Ten, kto starał się o uzyskanie świadczenia alimentacyjnego od osoby, która nie jest zainteresowana realizacją tego obowiązku wie, że trzymanie w ręce prawomocnego wyroku sądowego nie zawsze jest końcem drogi. Niejednokrotnie na osobach zobowiązanych do świadczeń alimentacyjnych nawet prawomocny wyrok nie jest przyczynkiem do zmiany postawy. Wtedy trzeba się zastanowić, jakie kroki można i należałoby podjąć w stosunku do takiego opornego zobowiązanego. Niealimentacja, czyli uchylanie się od obowiązku alimentacyjnego, stanowi w polskim prawie przestępstwo i jest surowo karana. W polskim Kodeksie karnym znajdziemy przepisy, które mają na celu przeciwdziałanie tego rodzaju naruszeniom, zapewniając ochronę osobom uprawnionym do alimentów, zazwyczaj, choć nie wyłącznie – dzieciom zobowiązanego.

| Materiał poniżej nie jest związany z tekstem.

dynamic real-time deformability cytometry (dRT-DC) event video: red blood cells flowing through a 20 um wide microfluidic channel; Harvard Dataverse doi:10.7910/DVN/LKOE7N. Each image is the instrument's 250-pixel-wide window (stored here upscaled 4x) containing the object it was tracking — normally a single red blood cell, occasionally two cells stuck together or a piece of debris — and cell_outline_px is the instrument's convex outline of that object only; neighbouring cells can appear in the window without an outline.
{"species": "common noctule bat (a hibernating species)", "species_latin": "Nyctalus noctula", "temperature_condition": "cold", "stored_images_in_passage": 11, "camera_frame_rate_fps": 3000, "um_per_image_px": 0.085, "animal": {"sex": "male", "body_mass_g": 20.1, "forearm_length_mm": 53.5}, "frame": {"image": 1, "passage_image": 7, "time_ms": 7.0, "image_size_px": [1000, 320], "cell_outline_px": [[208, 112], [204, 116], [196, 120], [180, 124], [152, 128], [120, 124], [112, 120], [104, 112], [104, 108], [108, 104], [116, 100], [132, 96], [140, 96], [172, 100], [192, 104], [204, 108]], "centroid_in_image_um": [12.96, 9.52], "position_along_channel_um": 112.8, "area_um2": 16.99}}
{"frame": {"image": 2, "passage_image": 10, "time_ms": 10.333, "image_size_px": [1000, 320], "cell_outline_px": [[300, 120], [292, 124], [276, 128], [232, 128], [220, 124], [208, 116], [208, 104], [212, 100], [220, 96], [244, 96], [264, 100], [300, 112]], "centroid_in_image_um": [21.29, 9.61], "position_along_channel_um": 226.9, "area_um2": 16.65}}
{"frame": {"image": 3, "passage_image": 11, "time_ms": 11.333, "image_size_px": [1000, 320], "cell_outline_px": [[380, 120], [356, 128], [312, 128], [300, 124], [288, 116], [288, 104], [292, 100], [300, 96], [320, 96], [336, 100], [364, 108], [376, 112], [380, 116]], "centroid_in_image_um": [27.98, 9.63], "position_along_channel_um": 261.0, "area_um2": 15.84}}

Na czym polega przestępstwo niealimentacji?
Uchylanie się od alimentów w warunkach recydywy
Niejednokrotnie zdarza się, że zobowiązany do płacenia alimentów, który uparł się, że alimentów tych nie będzie płacił, nie zmienia swojego zachowania nawet po tym, jak zostanie prawomocnie skazany za to przestępstwo. Proceder nie alimentacji utrzymuje się i jest powtarzany miesiąc w miesiąc. Podkreślenie wymaga fakt, iż sprawca już skazany wyrokiem za uchylanie się od obowiązku alimentacyjnego, może zostać ukarany po raz kolejny. Znaczy to, że w praktyce można ponieść karę za każdy kolejny okres dopuszczenia się przestępstwa nie alimentacji. Karanie za to przestępstwo – odnośnie kolejnych okresów – może się więc powtarzać. Niemniej jednak, prawo dużo surowiej traktuje osoby, które po raz kolejny dopuszczają się popełnienia tego przestępstwa. Recydywa w zakresie uchylania się od alimentów wiąże się z surowszym zakresem odpowiedzialności – sąd może wobec takiego dłużnika orzec bezwzględne pozbawienie wolności bądź wymierzyć karę powyżej górnej, ustawowej granicy zagrożenia (powyżej dwóch lat). Sankcja ta może więc być bardzo dotkliwa.